== Study text ==

The last Strange Boutique of the year is up on The Japan Times web site now. As is usually the case with my December columns, it’s a review of the year, and like most of my December columns, it’s fairly downbeat. In the past, I think I’ve tended to blame the dead-end path that J-Pop seems set in on the conservatism of the music industry and their top-down, “This Is How It Is Done” attitude, but I think the audience need to take some of the blame too. Sony have been trying to push MiChi for years with little result, and while it’s very possible that they’ve just mis-marketed her, fans got every possible chance to hear Therapy and still it did nothing.
I suspect there might be a bit of groupthink among the foreign journalists in Japan who went mad over MiChi this year, due perhaps to us all really wanting it to be good and maybe hearing the sharp, sparkly, modern production without really noticing that the tunes it was wrapped around were very conventional, but in a market where Ikimono Gakari count as a proper, important pop band, sounding conventional is precisely what artists like MiChi are supposed to do, and the fact that she did it while still sounding modern marks Therapy as a big creative achievement. The worst thing about it is that its failure is probably going to make Sony even less willing to experiment in the future.
I was a bit cynical about Momoiro Clover Z, although any regular readers of this blog will know that I love them to bits. It’s true, however, that the values projected by their image are really retrogressive. They performed their Budokan “Onna Matsuri” girls-only show (don’t ask how I got in there!) under a massive Japanese flag and when they bow to the audience, their noses practically scrape the floor, in an exaggerated parody of the kind of old-fashioned values Japan is supposedly losing touch with. On a parallel but I suspect related note, 2012 was the first year since the 90s that the number of people saying in opinion polls that women should stay at home while their husbands worked has risen above 50%. What makes them interesting is the way they ride a wave of nostalgia at the same time that they fuck with it.

===
== Record extracts ==

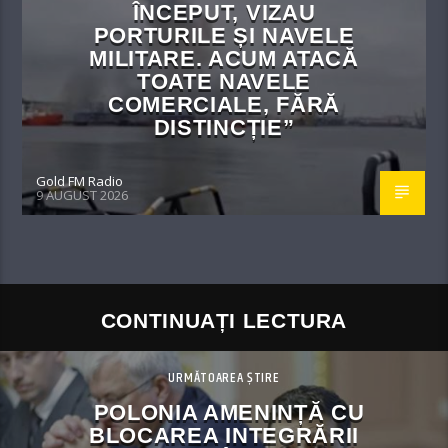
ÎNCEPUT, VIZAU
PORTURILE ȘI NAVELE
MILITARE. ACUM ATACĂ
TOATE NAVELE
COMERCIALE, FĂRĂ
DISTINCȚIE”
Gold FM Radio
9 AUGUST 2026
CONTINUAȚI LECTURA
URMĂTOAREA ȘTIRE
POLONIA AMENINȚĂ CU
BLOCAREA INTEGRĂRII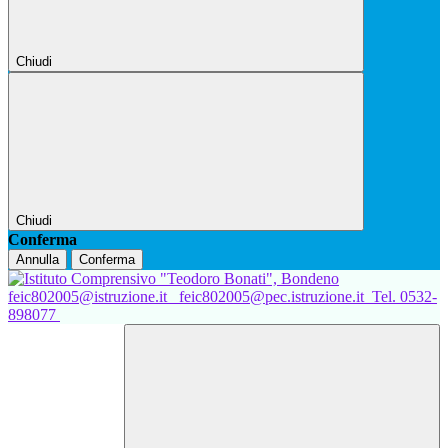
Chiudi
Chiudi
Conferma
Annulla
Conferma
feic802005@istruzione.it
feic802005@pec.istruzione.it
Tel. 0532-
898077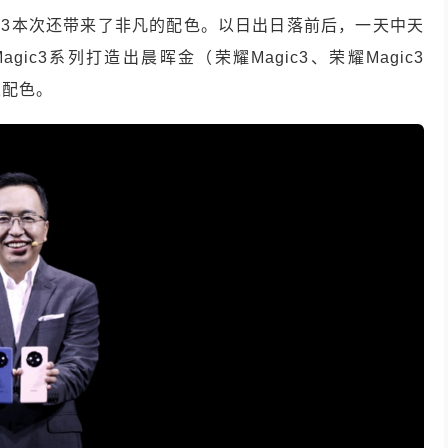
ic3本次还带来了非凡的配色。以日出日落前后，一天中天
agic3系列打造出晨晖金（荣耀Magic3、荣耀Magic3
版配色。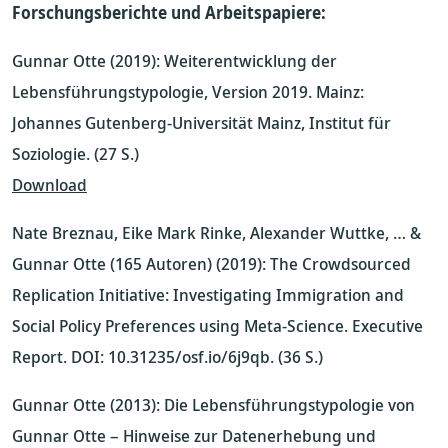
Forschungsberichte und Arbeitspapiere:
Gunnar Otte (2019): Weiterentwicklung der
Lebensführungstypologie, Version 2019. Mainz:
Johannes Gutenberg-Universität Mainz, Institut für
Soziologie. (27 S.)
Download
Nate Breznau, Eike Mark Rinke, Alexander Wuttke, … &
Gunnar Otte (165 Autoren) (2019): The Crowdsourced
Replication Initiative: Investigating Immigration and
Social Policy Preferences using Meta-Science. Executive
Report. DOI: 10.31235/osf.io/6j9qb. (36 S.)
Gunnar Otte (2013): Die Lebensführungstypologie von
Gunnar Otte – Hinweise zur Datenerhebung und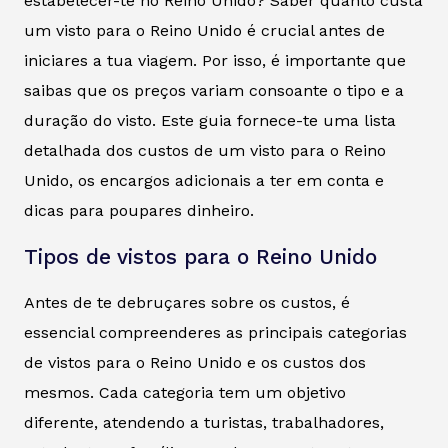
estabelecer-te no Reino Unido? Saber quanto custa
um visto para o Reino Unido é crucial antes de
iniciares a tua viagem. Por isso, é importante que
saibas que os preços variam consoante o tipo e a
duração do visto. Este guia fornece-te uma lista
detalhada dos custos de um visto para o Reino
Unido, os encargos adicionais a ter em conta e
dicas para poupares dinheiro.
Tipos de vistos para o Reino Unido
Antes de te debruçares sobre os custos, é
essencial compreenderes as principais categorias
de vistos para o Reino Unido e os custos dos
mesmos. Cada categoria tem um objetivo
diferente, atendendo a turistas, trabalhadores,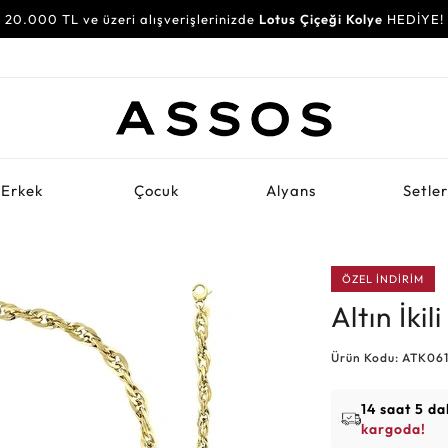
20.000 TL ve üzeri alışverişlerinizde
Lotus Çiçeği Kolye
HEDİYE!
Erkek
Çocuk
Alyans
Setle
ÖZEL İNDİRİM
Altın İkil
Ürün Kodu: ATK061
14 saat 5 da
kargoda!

===

▶ _Problem details_
Reproduce word for word the passage of the J-Pop year-in-review column above that begins with the words containing "I suspect there" and ends with "in the future.".

▶ _Task response_
I suspect there might be a bit of groupthink among the foreign journalists in Japan who went mad over MiChi this year, due perhaps to us all really wanting it to be good and maybe hearing the sharp, sparkly, modern production without really noticing that the tunes it was wrapped around were very conventional, but in a market where Ikimono Gakari count as a proper, important pop band, sounding conventional is precisely what artists like MiChi are supposed to do, and the fact that she did it while still sounding modern marks Therapy as a big creative achievement. The worst thing about it is that its failure is probably going to make Sony even less willing to experiment in the future.